WHEN I GET HOME, MAM’S in the hall, running a neon-red lipstick over her smoke-thinned lips. She leans forward, scrunches her hands through her peroxide bob and flicks her head upright.

“How do I look?”

“Only gorgeous,” I say, and she smirks at me.

“I don’t know if I should believe a word that comes out of your mouth,” she says, but she’s still pleased with herself.

She always scrubs up well for work, her customers at the Black Swan the only company she keeps these days. Now and again, I catch a glimpse of one of them, a balding rocker or a cocksure young fella, skulking out the door before sunrise, but I don’t pass any judgment. She hasn’t had anyone on the scene since Keith left four years ago and after that car crash, I’m happy with any setup that keeps the peace in the house.

I’ve one eye on EastEnders when the doorbell rings, and I curse it. I’ve half a mind to ignore it, but Mam’s warned me Bridie Brady from next door might call round with the out-of-date fruit and veg she gets working at Quinnsworth. Mam has no problem taking handouts from the neighbors. When you’ve known poverty, she says, you choose the principles that keep it furthest from your door.

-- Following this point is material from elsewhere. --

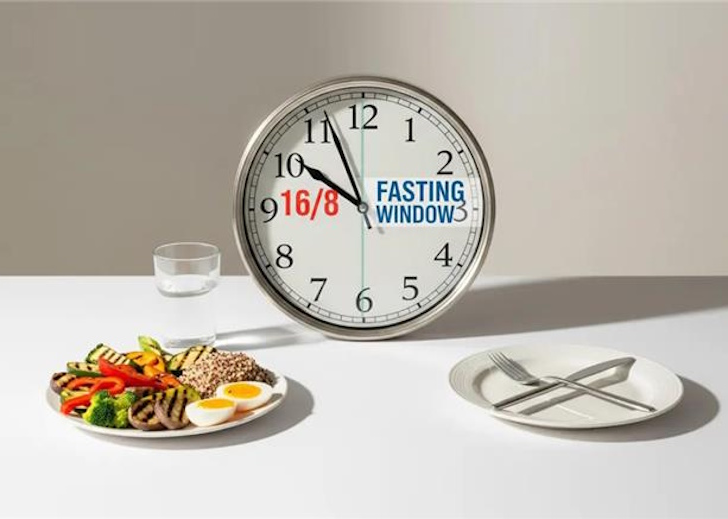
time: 9:56
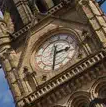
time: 2:29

It’s not Bridie that’s looming over me in the fading light, and it takes me a second to focus on the once-familiar face, the sandy mullet and hazel eyes of Joe Forrester, Tina’s older brother.

“Howiye, Lou.”

“Alright.”

I don’t know what else to say. I haven’t seen Joe since the funeral almost six months ago and the memory of it still haunts me. My ill-timed allegations upset him and his ma so much, I was asked to leave. Now, I can’t even guess what he wants and I’m not sure I’m able for it anyway.

“So it’s true?” he says.

“What?”

“You’ve gone over to the dark side,” he says, pointing at my uniform.

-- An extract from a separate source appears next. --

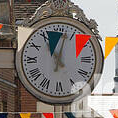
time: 11:02
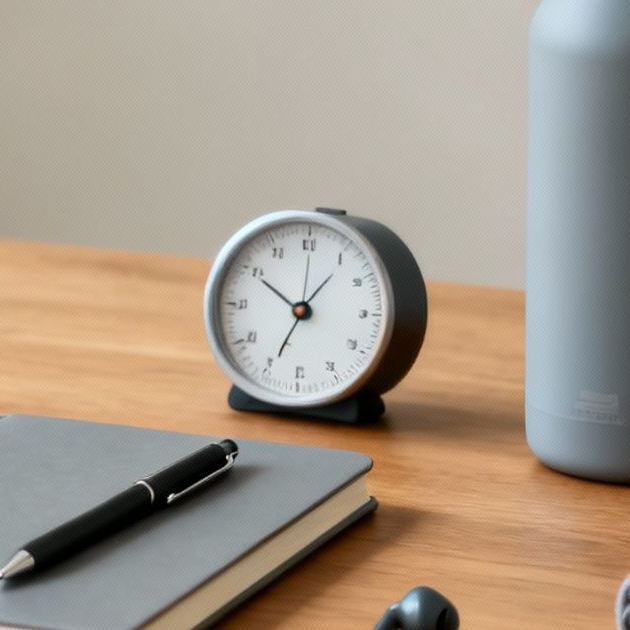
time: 6:50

I look down at the purple jumper and think how quickly I’ve got used to it.

“Oh yeah, yeah, I’m one of them now.”

Joe sucks his teeth and I wish I could explain.

“You never made it to Trinity then?” he asks.

Joe is a journalism student at Rathmines College, and he always thought I had notions with my talk of university.

“Not yet,” I say, with more conviction than I feel.

“Can I come in?”

There’s a pleading in his eyes, and I relax, relieved to let my guard down.

“D’ye want tea?” I ask as he follows me to the kitchen.

“Yeah, go on.”

I put the kettle on and start spooning tea into the teapot, my back to Joe.

“You were right,” he says.

I stop and the air stills around me.

“Tina was pregnant.”

It’s as if I’ve been holding my breath for five months and I’ve just been given permission to exhale. I turn to Joe, and his awkward smile fills my stony heart with such gratitude there are tears racing down my cheeks before I can stop them.

“I’m sorry,” he says. “We didn’t find out until the inquest, and Ma, well, she ended up in John of God’s hospital again and I just … I dunno, there was so much to deal with, you know?”

I did know. I saw her around the estate, eyes glazed and empty as she wandered the streets.

“I want to apologize,” says Joe.

I rub my fingers roughly under my eyes, across my cheeks.

“And I want you to tell me everything.”